Demand for clean vehicles is growing
Fuel cell vehicles are becoming very popular, especially in South Korea, where major automaker Hyundai has launched its first car equipped with a hydrogen fuel cell. These vehicles are often referred to as “running air purifiers.” This is because of the fact that they only produce oxygen and water vapor as emissions while operating. Fuel cell vehicles are powered by hydrogen and, like all vehicles, are comprised of parts manufactured throughout the world. South Korea has established a strong foothold in the supply chain for these vehicles.
South Korean government continues to show strong support for clean transportation
The South Korean government will be investing in the development of new production facilities in South Chungcheong. Some $65 million in additional funding will also be coming to the province to help in this endeavor. The province already has a longstanding history with the auto industry and is home to many auto part manufacturers.

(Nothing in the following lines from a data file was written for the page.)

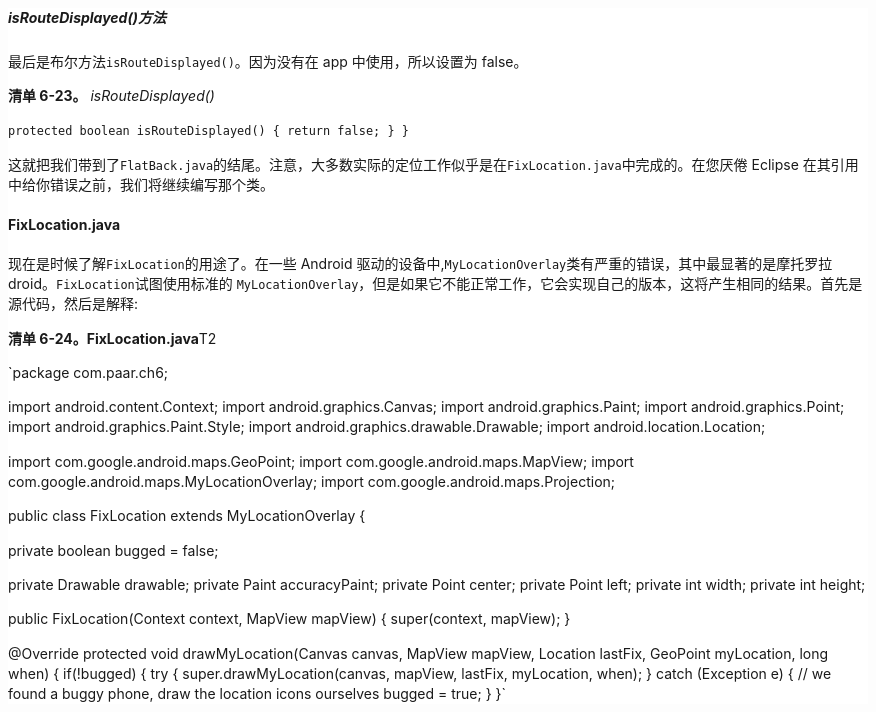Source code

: ##### isRouteDisplayed()方法

最后是布尔方法`isRouteDisplayed()`。因为没有在 app 中使用，所以设置为 false。

**清单 6-23。** *isRouteDisplayed()*

`protected boolean isRouteDisplayed() {
return false;
}
}`

这就把我们带到了`FlatBack.java`的结尾。注意，大多数实际的定位工作似乎是在`FixLocation.java`中完成的。在您厌倦 Eclipse 在其引用中给你错误之前，我们将继续编写那个类。

#### FixLocation.java

现在是时候了解`FixLocation`的用途了。在一些 Android 驱动的设备中,`MyLocationOverlay`类有严重的错误，其中最显著的是摩托罗拉 droid。`FixLocation`试图使用标准的 `MyLocationOverlay`，但是如果它不能正常工作，它会实现自己的版本，这将产生相同的结果。首先是源代码，然后是解释:

**清单 6-24。FixLocation.java**T2

`package com.paar.ch6;

import android.content.Context;
import android.graphics.Canvas;
import android.graphics.Paint;
import android.graphics.Point;
import android.graphics.Paint.Style;
import android.graphics.drawable.Drawable;
import android.location.Location;

import com.google.android.maps.GeoPoint;
import com.google.android.maps.MapView;
import com.google.android.maps.MyLocationOverlay;
import com.google.android.maps.Projection;

public class FixLocation extends MyLocationOverlay {

private boolean bugged = false;

private Drawable drawable;
private Paint accuracyPaint;
private Point center;
private Point left;
private int width;
private int height;

public FixLocation(Context context, MapView mapView) {
super(context, mapView);
}

@Override
protected void drawMyLocation(Canvas canvas, MapView mapView,
Location lastFix, GeoPoint myLocation, long when) {
if(!bugged) {
try {
super.drawMyLocation(canvas, mapView, lastFix,
myLocation, when);
} catch (Exception e) {
// we found a buggy phone, draw the location
icons ourselves
bugged = true;
}
}`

Due to its close proximity to the sea, the province can also export the products it produces more efficiently, especially to China, one of South Korea’s largest customers. The growing demand for fuel cell vehicles will ensure that South Korea plays a major role in the expanding clean transportation market.
Lacking infrastructure has slowed the release of fuel cell vehicles
Fuel cell vehicles have won praise because of their efficient nature, but they are still in limited supply. Automakers are eager to launch these vehicles and ensure that they are more accessible, but concerns regarding infrastructure have sidelined these plans. Without access to fueling stations, fuel cell vehicles have limited appeal, which has slowed their adoption considerably.